Transfer Learning for Leaf Small Dataset Using Improved ResNet50 Network with Mixed Activation Functions

• Published in: Forests Vol. 13; no. 12; p. 2072
• Main Authors: Zhang, Ruolei, Zhu, Yijun, Ge, Zhangshangjie, Mu, Hongbo, Qi, Dawei, Ni, Haiming
• Format: Journal Article
• Language: English
• Published: Basel MDPI AG 01.12.2022
• Subjects: Accuracy; Activation analysis; Algorithms; Classification; Complementarity; Computer architecture; Datasets; Deep learning; Flowers & plants; Forestry; Identification and classification; Leaves; leaves recognition; Machine learning; Methods; mixed activation functions; neural network; Neural networks; Object recognition; Physiological aspects; Plant species; residual block; Transfer learning; Trees; Urban forestry; China
• ISSN: 1999-4907; 1999-4907
• DOI: 10.3390/f13122072

Taxonomic studies of leaves are one of the most effective means of correctly identifying plant species. In this paper, mixed activation function is used to improve the ResNet50 network in order to further improve the accuracy of leaf recognition.
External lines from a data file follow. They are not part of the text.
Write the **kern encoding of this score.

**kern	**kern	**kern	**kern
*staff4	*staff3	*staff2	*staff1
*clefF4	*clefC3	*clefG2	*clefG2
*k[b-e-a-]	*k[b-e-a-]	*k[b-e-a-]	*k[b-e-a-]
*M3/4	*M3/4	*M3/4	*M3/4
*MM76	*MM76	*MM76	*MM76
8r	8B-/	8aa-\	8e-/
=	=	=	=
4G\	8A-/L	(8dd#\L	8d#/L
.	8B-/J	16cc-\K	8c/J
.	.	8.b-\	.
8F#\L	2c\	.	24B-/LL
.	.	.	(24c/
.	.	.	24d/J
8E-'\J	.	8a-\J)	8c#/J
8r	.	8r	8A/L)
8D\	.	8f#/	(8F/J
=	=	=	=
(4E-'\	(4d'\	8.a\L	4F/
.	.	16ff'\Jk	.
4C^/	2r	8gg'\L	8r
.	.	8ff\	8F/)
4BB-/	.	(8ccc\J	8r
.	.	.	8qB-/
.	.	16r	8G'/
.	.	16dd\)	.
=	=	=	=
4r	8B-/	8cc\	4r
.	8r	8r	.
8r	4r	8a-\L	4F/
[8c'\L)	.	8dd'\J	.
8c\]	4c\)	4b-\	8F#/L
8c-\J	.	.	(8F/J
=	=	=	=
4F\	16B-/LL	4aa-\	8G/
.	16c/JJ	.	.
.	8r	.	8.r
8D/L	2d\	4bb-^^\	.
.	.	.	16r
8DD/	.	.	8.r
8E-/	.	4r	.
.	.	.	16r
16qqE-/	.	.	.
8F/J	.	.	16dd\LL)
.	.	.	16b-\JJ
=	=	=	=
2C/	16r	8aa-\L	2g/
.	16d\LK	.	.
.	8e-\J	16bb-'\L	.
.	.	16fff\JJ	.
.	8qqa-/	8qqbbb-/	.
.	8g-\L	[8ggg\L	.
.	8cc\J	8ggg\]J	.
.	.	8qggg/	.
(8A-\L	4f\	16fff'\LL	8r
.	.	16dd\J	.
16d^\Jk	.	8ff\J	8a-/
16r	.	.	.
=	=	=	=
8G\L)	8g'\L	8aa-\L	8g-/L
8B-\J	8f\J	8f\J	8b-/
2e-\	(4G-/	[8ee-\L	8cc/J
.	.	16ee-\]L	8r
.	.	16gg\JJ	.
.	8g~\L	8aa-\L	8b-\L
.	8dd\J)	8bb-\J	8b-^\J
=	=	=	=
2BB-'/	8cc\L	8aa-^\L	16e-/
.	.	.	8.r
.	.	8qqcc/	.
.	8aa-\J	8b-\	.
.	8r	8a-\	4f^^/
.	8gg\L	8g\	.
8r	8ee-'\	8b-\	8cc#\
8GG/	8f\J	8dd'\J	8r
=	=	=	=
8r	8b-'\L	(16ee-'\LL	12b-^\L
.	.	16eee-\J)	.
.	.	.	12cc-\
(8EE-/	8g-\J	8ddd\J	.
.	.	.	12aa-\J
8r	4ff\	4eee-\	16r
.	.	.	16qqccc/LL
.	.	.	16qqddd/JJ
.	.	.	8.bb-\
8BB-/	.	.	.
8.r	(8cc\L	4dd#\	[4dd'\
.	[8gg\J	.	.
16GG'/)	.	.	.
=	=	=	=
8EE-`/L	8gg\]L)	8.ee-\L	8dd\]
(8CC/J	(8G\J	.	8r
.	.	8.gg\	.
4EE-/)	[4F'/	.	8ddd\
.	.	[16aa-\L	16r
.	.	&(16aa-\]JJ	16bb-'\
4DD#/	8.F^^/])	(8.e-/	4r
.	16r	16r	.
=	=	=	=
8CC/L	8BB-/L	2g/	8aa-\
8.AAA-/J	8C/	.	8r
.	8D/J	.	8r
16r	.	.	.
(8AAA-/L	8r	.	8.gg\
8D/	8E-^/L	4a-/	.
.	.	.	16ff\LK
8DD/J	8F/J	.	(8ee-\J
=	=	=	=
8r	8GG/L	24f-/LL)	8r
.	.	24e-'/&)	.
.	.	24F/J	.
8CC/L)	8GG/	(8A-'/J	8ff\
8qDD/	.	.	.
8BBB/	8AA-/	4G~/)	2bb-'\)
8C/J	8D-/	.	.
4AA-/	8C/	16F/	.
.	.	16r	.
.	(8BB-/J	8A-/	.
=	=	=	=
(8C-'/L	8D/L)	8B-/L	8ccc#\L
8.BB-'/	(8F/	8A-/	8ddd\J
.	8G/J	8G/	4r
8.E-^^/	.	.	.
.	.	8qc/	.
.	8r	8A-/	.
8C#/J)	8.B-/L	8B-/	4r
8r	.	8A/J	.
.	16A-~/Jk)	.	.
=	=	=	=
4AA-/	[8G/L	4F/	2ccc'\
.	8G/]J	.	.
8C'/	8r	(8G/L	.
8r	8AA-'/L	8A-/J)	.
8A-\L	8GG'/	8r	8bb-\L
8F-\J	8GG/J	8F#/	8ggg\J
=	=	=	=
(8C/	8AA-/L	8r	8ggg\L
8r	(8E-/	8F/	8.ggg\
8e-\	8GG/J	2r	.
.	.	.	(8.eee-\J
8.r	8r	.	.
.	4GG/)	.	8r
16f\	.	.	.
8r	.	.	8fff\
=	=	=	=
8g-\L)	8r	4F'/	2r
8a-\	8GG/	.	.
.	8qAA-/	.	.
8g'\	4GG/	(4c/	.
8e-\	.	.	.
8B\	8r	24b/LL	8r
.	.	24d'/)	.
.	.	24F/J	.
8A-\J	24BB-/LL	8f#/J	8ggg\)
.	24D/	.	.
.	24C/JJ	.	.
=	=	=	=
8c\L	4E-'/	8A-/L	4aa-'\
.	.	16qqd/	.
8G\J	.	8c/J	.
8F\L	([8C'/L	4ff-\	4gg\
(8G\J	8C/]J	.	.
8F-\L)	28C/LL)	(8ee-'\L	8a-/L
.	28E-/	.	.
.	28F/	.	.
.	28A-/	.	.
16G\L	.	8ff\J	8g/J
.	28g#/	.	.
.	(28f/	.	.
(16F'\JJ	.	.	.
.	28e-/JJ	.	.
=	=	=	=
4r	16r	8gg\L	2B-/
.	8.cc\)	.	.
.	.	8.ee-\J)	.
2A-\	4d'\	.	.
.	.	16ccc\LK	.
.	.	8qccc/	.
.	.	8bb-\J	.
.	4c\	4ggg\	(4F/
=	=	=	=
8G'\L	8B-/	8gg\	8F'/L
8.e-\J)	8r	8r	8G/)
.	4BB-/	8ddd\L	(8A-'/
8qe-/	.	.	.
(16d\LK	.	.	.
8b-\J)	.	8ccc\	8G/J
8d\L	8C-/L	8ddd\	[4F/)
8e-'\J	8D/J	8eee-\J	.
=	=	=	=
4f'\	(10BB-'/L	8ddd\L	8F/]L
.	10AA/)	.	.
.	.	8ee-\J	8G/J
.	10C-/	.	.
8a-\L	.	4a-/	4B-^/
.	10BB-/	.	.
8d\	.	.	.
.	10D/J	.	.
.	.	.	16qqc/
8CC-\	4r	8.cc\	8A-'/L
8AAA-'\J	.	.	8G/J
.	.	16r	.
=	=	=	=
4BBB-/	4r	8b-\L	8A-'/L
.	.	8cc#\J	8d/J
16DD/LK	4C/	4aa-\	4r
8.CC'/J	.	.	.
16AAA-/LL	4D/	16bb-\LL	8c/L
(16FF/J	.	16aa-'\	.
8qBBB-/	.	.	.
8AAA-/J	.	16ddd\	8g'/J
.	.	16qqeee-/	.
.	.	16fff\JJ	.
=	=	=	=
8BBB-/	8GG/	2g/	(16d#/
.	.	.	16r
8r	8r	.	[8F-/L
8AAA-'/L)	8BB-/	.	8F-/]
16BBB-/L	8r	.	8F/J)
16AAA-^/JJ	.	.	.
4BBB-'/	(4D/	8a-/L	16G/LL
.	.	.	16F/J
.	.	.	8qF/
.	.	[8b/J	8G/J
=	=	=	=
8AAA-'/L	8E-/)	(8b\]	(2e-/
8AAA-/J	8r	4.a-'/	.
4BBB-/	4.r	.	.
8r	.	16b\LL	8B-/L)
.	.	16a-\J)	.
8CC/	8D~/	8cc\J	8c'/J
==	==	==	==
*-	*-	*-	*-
Firstly, leaf images of 15 common tree species in northern China were collected from the Urban Forestry Demonstration Base of Northeast Forestry University (45°43′–45°44′ N, 126°37′–126°38′ E, forest type was artificial forest), and a small leaf dataset was established. After that, seven commonly used activation functions were selected to improve the ResNet50 network structure, and the improved network was applied to the transfer learning research of the leaf small dataset. On this basis, five activation functions with better performance were selected for the study of mixed activation functions in deep learning. Two of these five activation functions are arbitrarily selected for combination, and a total of twenty combinations are obtained. Further, the first activation function was used in each combination to replace the first ReLU function after all addition operations in the ResNet50 network residual block structure, and another activation function was used to replace the other position ReLU functions. The experimental results show that in the transfer learning of the leaf small dataset using the ResNet50 deep residual network, the appropriate combination of mixed activation functions can increase the performance of the improved network to a certain extent. Among them, the ELU-Swish1 combination has the most significant improvement effect on the network performance, whose final effective validation accuracy reaches 98.17%. Furthermore, the comparison with GoogLeNet and VGG-16 also demonstrates the excellent performance of the improved ELU-Swish1 ResNet50 (ES-ResNet50) network architecture. Finally, tests on the other two small leaf datasets, Flavia and Swedish, also demonstrate the performance improvement of ES-ResNet50. The validation accuracy of the improved ES-Resnet 50 algorithm on these two datasets reaches 99.30% and 99.39%, respectively. All these experiments prove that the recognition performance of leaf transfer learning using the ES-ResNet50 network is indeed improved, which may be caused by the complementarity of the e-exponential gradient of ELU and Swish1 activation functions in the negative region.